Миметическое сотрудничество жертв с палачами продолжается в Средние века и даже в нашу эпоху, но в ослабленных формах. Нам говорят, что в XVI веке ведьмы сами выбирали костер; им хорошенько объясняли ужасность их злодейств. И еретики нередко требовали казни, которой заслуживают их гнусные верования, и было бы немилосердно их этой казни лишать. Точно так же и в нашу эпоху бешеные собаки всех сталинизмов признаются даже в большем, чем от них требуют, и радуются ожидающей их справедливой каре. Я не думаю, что такой тип поведения объясним лишь страхом. Уже Эдип присоединяется к единодушному хору, который делает из него самую гнусную из скверн; его тошнит от самого себя, и он умоляет Фивы, чтобы и они извергли его.

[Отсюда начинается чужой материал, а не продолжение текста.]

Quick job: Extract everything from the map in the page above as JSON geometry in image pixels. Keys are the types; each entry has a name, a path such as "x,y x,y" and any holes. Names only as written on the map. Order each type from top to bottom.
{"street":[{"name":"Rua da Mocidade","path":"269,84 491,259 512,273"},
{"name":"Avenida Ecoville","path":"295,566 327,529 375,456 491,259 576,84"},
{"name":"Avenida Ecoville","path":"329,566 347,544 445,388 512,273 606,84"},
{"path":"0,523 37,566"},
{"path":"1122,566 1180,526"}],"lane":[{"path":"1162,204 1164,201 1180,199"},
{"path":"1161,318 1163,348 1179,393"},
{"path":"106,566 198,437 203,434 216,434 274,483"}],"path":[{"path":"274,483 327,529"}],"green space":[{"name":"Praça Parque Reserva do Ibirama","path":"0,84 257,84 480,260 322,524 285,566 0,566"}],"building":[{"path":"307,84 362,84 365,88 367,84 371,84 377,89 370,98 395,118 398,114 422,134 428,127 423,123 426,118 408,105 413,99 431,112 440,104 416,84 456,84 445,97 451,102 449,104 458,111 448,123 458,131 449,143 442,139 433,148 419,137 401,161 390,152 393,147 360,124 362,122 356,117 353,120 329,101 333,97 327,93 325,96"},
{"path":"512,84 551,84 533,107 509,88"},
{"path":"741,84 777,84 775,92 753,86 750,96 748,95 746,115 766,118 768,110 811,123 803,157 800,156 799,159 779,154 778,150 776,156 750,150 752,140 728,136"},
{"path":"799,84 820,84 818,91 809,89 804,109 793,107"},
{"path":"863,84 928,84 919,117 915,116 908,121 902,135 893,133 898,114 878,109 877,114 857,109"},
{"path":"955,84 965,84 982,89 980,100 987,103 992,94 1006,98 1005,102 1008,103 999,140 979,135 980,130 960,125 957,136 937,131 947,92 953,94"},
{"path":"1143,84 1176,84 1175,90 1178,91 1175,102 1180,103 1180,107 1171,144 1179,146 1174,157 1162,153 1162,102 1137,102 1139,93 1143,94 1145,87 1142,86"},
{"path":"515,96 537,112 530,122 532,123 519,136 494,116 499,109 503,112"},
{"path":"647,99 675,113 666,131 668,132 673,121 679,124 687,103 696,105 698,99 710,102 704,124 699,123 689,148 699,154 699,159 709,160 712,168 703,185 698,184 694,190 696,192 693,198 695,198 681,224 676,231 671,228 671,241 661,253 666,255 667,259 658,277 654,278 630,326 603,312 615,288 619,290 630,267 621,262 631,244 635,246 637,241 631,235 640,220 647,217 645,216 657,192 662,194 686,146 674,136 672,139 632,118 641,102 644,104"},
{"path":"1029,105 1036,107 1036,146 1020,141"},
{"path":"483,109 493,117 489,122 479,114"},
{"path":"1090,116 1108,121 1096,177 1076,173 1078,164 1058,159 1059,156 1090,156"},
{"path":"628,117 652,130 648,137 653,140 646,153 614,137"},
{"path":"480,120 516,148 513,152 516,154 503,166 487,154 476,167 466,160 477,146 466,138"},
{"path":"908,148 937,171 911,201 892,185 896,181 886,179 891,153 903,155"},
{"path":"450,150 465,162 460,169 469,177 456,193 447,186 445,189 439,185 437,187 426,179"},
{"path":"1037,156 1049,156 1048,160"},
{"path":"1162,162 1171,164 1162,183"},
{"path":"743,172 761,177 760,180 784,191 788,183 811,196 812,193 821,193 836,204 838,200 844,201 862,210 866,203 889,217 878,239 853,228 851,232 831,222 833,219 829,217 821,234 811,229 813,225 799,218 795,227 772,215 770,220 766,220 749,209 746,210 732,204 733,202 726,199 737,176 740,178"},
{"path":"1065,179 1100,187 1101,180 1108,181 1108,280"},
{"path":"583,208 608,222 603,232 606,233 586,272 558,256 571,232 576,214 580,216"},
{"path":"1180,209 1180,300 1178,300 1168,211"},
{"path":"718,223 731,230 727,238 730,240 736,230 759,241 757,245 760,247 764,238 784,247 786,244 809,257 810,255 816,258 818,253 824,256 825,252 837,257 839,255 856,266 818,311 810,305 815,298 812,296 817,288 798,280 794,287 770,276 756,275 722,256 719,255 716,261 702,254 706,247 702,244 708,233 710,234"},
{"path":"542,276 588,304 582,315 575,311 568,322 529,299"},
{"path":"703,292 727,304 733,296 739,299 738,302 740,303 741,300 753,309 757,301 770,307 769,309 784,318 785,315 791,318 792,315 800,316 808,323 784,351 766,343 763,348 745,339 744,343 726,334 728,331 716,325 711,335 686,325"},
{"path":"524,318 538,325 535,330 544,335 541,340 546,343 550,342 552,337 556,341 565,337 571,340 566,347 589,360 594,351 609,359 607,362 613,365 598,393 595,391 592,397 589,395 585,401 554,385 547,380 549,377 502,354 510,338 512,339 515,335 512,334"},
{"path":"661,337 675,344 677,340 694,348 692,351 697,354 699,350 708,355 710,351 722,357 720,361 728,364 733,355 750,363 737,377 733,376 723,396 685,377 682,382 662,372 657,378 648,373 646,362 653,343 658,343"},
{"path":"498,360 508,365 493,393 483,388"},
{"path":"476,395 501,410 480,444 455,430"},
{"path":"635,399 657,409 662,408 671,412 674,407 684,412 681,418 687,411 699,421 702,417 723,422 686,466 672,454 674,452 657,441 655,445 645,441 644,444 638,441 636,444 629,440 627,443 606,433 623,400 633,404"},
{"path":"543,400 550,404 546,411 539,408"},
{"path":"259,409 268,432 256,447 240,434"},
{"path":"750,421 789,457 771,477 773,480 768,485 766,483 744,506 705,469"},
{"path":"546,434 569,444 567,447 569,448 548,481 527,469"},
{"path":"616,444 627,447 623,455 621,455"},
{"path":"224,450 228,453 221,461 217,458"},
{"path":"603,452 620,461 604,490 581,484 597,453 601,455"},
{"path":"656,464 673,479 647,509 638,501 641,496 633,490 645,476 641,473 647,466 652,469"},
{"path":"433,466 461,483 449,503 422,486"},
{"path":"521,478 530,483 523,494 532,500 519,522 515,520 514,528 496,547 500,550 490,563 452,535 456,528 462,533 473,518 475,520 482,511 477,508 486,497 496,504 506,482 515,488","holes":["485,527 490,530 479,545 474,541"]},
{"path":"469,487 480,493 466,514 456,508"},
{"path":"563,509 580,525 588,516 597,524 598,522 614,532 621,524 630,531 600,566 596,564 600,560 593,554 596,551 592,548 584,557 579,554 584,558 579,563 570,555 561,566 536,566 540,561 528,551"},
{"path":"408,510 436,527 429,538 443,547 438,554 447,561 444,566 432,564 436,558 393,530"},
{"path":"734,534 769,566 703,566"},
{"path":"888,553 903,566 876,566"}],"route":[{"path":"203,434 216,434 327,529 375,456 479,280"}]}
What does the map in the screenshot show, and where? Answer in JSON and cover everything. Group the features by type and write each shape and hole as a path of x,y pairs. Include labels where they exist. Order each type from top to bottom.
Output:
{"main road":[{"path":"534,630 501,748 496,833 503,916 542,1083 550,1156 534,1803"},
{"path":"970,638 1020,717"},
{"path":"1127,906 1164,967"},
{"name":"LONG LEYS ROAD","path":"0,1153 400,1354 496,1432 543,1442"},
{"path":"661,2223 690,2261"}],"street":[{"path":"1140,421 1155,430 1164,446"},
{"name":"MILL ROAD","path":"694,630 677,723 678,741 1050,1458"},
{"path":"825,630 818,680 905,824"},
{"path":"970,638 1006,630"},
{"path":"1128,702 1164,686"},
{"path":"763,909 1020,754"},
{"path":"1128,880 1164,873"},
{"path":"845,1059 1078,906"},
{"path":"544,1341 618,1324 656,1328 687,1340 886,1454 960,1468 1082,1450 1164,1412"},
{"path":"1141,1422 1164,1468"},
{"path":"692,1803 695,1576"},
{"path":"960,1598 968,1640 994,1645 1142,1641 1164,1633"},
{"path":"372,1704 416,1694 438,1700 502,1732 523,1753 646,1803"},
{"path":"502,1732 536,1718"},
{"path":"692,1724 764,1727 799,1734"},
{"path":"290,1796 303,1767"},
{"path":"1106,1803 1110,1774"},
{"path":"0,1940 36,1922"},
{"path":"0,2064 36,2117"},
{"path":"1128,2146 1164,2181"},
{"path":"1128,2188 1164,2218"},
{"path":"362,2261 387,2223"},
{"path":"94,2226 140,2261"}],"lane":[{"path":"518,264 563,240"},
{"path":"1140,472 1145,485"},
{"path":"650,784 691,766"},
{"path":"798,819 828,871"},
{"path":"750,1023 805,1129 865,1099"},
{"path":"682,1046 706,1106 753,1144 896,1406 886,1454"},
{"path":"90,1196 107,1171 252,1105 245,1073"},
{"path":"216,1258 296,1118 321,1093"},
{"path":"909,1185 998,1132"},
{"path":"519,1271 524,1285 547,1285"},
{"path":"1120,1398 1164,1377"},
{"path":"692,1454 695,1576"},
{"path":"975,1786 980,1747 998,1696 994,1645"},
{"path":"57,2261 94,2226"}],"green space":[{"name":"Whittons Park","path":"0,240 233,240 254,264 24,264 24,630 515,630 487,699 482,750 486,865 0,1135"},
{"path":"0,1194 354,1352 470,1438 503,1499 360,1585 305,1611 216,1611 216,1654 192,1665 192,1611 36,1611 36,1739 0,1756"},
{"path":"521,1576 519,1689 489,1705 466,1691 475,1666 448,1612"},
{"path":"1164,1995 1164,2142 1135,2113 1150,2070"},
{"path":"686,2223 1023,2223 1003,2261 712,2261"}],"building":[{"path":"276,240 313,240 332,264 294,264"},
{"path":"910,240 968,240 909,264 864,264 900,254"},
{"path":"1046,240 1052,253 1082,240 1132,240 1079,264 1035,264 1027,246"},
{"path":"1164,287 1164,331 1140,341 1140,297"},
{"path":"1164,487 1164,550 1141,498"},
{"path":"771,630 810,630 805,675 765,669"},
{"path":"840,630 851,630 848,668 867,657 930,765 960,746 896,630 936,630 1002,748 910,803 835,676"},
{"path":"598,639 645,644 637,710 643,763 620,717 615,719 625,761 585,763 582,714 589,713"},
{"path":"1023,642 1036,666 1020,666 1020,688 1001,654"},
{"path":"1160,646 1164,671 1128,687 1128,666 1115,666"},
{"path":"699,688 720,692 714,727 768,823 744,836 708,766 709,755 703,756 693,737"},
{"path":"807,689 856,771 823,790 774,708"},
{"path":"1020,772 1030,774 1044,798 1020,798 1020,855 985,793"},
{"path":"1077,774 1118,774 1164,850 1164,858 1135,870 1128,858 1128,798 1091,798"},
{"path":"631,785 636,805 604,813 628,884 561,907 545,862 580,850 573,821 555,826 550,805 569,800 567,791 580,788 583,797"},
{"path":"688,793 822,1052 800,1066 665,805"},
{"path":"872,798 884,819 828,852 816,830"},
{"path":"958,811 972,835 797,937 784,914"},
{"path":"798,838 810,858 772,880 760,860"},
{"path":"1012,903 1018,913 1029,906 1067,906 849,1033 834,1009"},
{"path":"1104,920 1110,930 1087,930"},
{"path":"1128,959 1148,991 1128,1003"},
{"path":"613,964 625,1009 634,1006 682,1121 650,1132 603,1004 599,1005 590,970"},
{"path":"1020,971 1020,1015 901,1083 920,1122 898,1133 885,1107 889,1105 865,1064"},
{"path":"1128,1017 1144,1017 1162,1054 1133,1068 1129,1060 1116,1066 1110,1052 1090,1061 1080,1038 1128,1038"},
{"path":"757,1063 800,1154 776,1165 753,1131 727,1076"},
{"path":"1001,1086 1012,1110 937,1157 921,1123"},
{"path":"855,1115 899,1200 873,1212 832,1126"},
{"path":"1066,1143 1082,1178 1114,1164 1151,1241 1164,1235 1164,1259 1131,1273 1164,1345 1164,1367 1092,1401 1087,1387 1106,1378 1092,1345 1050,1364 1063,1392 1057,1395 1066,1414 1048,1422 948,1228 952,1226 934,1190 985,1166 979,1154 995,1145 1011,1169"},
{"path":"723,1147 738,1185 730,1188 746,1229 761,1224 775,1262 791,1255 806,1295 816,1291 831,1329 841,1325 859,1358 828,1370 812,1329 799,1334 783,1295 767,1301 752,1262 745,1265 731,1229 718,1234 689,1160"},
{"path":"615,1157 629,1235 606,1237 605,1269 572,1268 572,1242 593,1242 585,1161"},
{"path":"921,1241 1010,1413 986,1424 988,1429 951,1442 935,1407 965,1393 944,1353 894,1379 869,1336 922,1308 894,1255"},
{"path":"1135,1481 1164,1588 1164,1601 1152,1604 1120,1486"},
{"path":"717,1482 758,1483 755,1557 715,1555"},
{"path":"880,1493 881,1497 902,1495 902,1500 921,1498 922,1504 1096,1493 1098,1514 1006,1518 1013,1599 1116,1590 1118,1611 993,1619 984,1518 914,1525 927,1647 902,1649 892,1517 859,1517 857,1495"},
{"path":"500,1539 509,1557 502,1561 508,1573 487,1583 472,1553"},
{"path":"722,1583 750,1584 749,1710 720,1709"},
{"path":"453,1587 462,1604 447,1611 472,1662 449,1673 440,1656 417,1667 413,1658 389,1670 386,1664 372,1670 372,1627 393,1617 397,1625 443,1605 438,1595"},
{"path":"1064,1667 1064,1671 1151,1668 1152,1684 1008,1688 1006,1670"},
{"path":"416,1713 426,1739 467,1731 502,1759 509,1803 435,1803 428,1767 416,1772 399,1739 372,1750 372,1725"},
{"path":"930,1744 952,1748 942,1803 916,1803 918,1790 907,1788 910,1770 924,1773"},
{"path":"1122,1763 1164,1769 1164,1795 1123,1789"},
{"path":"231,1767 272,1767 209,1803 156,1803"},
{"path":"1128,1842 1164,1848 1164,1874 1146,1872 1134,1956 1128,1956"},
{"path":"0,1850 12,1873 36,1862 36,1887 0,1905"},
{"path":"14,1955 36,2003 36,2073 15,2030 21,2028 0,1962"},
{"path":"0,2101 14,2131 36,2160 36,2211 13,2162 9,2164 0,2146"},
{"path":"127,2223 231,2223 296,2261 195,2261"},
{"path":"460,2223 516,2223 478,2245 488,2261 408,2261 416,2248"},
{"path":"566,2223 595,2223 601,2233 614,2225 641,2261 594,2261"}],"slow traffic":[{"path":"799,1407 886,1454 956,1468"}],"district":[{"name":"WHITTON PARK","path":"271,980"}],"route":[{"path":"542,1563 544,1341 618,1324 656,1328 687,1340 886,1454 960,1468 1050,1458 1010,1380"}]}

Когда подобное поведение возрождается в нашем обществе, мы негодуя отказываемся ему потакать, но мы, не дрогнув, его принимаем, когда речь идет об ацтеках или других примитивных народах. Этнографы со смаком описывают завидную участь этих жертв. В период, предшествующий их жертвоприношению, они наслаждаются чрезвычайными привилегиями и идут на смерть безмятежно, может быть, даже радостно. Например, Жак Сустель — один из тех, кто советует читателю не толковать эту религиозную мясорубку в свете наших собственных представлений. Нельзя впадать в страшный грех этноцентризма, и, что бы ни делали экзотические общества, следует воздерживаться от малейшего негативного суждения[27].

Сколь бы похвально ни было стремление «реабилитировать» непризнанные миры, следует и здесь не терять голову. Современные эксцессы этой реабилитации соперничают по своей смехотворности с прежней горделивой кичливостью, но в обратном смысле. В сущности это то же самое высокомерие: мы не применяем к этим обществам тех критериев, которые мы применяем к себе самим, — но на этот раз вследствие демагогической инверсии, очень характерной для нашей современности. Либо наши источники ничего не стоят, и нам остается только умолкнуть, раз мы никогда не узнаем об ацтеках ничего достоверного, либо наши источники кое-чего стоят, и тогда честность заставляет признать, что религия этого народа по праву занимает почетное место во всемирном музее человеческих ужасов. Антиэтноцентрическое рвение заблуждается, когда оправдывает кровавые оргии, опираясь на то явно обманчивое представление, которое они сами о себе создают.

Хотя и пропитанный жертвенной идеологией, свирепый и великолепный миф о Теотиуакане тайно свидетельствует против этого мистифицирующего представления. Вносит в этот текст человеческую ноту не та ложная идиллия жертв и палачей, с которой проявляют скверную солидарность наши неоруссоисты и неоницшеанцы двух послевоенных периодов, а то, что противится этой ханжеской картине, пусть и не доходя до открытых возражений, — то есть те колебания, которые я отметил вопреки окружающей их ложной однозначности. Тревожная красота этого мифа неотделима от содрогания, которым весь он охвачен. Эти содрогания нужно усилить, чтобы пошатнуть все здание и вызвать его крушение.